--- START ---

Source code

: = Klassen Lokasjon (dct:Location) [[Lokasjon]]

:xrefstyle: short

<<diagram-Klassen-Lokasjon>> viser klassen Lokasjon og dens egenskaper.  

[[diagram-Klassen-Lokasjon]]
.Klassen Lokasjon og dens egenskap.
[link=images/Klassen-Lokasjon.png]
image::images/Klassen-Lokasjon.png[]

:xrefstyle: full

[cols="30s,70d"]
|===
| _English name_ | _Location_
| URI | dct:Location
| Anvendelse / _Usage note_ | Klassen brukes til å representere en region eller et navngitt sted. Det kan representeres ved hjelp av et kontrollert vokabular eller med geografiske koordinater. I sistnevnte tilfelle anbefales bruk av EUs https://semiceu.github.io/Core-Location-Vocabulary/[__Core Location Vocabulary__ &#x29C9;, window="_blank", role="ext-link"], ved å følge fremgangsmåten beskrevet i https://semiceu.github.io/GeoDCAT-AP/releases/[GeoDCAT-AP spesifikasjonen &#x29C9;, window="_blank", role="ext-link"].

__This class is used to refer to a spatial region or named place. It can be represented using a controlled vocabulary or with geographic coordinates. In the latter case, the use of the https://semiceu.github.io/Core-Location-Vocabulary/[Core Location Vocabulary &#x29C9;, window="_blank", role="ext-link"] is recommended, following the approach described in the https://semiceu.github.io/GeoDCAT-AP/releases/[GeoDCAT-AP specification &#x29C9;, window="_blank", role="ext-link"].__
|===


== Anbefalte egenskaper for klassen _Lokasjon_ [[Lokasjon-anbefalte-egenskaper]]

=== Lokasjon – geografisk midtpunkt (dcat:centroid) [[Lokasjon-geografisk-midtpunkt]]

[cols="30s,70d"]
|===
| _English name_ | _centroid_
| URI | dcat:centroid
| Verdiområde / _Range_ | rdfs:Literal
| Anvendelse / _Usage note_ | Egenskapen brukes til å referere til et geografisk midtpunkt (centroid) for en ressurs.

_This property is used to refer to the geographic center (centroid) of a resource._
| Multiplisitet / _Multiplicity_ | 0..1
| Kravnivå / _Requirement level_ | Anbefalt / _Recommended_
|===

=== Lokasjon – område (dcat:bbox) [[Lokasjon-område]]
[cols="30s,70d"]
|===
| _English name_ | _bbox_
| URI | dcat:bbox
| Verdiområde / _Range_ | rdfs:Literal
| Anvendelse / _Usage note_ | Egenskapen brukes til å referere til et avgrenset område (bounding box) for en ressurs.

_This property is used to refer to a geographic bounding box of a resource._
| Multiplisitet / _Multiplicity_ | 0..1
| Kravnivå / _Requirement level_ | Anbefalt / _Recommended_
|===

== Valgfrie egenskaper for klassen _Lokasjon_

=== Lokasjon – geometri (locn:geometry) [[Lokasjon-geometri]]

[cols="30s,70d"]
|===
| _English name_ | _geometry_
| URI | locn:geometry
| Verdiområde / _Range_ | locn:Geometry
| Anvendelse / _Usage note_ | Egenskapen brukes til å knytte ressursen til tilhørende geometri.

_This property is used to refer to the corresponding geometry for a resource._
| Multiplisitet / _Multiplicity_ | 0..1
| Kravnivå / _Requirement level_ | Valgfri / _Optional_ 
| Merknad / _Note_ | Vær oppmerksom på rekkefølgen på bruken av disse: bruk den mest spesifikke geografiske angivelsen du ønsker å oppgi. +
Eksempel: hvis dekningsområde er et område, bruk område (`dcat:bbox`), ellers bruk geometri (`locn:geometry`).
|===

--- END ---

## Task description
Set the entries down again exactly, beginning with their first line and ending with the line that contains "URI | dct:Location"; omit all other lines.

## Output below
Source code

: = Klassen Lokasjon (dct:Location) [[Lokasjon]]

:xrefstyle: short

<<diagram-Klassen-Lokasjon>> viser klassen Lokasjon og dens egenskaper.  

[[diagram-Klassen-Lokasjon]]
.Klassen Lokasjon og dens egenskap.
[link=images/Klassen-Lokasjon.png]
image::images/Klassen-Lokasjon.png[]

:xrefstyle: full

[cols="30s,70d"]
|===
| _English name_ | _Location_
| URI | dct:Location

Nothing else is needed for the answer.